Antônio Bringel destacou que "se recorda de ter feito uma negociação em dezembro do ano de 2014 com Márcio Carvalho, que era o secretário estadual de Saúde à época, para receber uma dívida de aproximadamente R$ 1.600.000,00, sendo negociado a devolução ao ex-secretário de 10% do valor recebido a título de vantagem para liberação do pagamento".

Ele disse "se recordar de outro caso em que teve que pagar um porcentual de 10% para uma pessoa de nome Sônia Vieira, que se apresentou como pessoa que poderia facilitar o recebimento de dívidas da Secretária de Saúde".

"Sônia Vieira o levou até Brito Miranda", afirmou o delator, referindo-se ao pai do governador do Tocantins. Ele disse "não se recordar a data, mas sabe que foi no ano de 2015 e que, efetivamente, recebeu um milhão de reais e pagou à Sônia Vieira o valor de cem mil reais, os quais foram pagos em espécie".

"Sônia Vieira foi buscar o valor na sede da empresa Cardiomed em Araguaína (TO). Não sabe qual a relação entre Sônia e Brito Miranda."

O delator informou, ainda, que "era necessário pagar o porcentual dos médicos e dos hospitais ainda que não tivessem recebido os valores da Secretária de Saúde ou da Secretaria de Administração".

Segundo ele, os produtos cardiovasculares eram licitados tendo como referência a tabela do SUS. "Nas licitações os produtos deveriam ser oferecidos com descontos, tendo como referencia os valores da tabela SUS. Em geral, os valores da tabela SUS estão acima do praticado no mercado e, a título de exemplo, em 2014 um stent coronário convencional era vendido a R$ 2.034,00 e, na última licitação, ocorrida recentemente, este mesmo produto foi ofertado por cerca de R$ 400."

"Os médicos cardiologistas procuravam as empresas com as quais faziam acertos e pediam as especificações direcionadas dos respectivos produtos que seriam colocados no edital de licitação. Os médicos encaminhavam a listagem de materiais necessários, em especial ao Hospital Geral de Palmas, que enviava para a Comissão de Licitação. Como já estava acertado com os médicos, nas licitações não se oferecia descontos, mantinha-se em geral o preço máximo da tabela SUS."

---

TAREFAS A CUMPRIR →
A. Indique se cada afirmação concorda com o texto sobre a delação, respondendo sim ou não e citando as palavras do texto que decidem: (i) a dívida negociada em dezembro de 2014 era de aproximadamente R$ 1.600.000,00; (ii) o valor pago a Sônia Vieira foi transferido por via bancária; (iii) o delator sabe qual era a relação entre Sônia e Brito Miranda.
B. De acordo com o texto sobre a delação, por que não se ofereciam descontos nas licitações?
C. Prossiga o texto sobre a delação a partir da última frase apresentada.
As linhas que vêm depois do texto sobre a delação formam um material à parte.

MATERIAL APRESENTADO →
---

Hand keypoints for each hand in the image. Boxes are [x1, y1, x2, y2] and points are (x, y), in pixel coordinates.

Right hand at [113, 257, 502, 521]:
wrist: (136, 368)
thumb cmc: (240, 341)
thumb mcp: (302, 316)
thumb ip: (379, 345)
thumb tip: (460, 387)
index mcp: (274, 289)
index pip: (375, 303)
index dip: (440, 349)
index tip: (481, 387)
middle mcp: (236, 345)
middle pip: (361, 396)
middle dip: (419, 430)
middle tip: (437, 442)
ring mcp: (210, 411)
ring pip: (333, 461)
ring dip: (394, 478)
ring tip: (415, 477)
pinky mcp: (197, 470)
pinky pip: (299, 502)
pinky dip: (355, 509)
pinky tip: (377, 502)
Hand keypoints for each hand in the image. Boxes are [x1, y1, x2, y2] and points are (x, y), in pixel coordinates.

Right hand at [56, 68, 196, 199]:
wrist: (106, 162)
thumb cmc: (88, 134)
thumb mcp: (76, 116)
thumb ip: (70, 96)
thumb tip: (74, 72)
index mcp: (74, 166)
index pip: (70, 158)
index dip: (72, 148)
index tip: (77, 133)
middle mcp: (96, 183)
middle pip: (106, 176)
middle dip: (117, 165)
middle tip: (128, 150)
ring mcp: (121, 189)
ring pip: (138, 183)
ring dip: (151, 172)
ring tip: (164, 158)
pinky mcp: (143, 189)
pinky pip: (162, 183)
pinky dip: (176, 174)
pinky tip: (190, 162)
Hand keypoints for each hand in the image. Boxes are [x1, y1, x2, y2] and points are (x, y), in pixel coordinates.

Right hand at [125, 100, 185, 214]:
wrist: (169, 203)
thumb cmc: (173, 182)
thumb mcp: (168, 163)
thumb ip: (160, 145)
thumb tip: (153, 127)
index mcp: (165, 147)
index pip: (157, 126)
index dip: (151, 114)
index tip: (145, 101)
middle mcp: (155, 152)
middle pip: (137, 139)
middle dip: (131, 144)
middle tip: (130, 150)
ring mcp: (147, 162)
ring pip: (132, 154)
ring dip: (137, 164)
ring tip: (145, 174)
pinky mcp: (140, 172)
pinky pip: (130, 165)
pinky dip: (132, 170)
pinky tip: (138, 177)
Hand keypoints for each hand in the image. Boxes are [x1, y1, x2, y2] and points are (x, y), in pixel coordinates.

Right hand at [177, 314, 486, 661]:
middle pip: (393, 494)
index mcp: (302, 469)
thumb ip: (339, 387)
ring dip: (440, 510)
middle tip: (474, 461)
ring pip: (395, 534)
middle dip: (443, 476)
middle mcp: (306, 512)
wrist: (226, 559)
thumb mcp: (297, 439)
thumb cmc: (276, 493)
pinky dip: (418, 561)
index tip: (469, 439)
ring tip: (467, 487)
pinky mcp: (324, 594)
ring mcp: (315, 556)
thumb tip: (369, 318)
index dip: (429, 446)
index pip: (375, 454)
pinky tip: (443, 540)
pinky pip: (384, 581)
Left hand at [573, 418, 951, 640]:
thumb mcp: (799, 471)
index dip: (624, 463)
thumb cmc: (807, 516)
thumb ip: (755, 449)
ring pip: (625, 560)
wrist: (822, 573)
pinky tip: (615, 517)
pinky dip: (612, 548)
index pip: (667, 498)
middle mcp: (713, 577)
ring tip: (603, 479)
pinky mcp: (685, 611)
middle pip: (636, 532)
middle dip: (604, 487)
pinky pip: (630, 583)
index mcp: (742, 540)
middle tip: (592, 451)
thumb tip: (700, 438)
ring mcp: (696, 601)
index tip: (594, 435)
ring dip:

---

RESULTADOS DAS TAREFAS →
A.
(i) Sim: "para receber uma dívida de aproximadamente R$ 1.600.000,00".
(ii) Não: "os quais foram pagos em espécie".
(iii) Não: "Não sabe qual a relação entre Sônia e Brito Miranda."

B. Não se ofereciam descontos porque isso já estava acertado com os médicos. Assim, nas licitações mantinha-se em geral o preço máximo da tabela SUS.

C.
"Às vezes, a pedido dos médicos, fazia-se um teatro com outra empresa, com apresentação de preços com pequenas variações. Os médicos, às vezes, para não ficar refém de uma única empresa, inseriam na listagem dos produtos a serem licitados, o mesmo produto em dois itens diferentes, com pequenas diferenças técnicas específicas da empresa fornecedora, visando o direcionamento."

"Durante a licitação, se alguma empresa que não estava no esquema oferecesse valor abaixo, em razão das características específicas do produto licitado, essas propostas eram desclassificadas através do parecer técnico do médico especialista responsável por aquela área até que a empresa licitante do esquema fosse a vencedora."

"O SUS era o 'osso' ou carne de pescoço e o privado era o 'filé' e todas as empresas trabalhavam nas duas vertentes, privado e SUS. No SUS era a quantidade de procedimentos (volume) e no privado era o valor agregado (poucos procedimentos com valores bem altos)"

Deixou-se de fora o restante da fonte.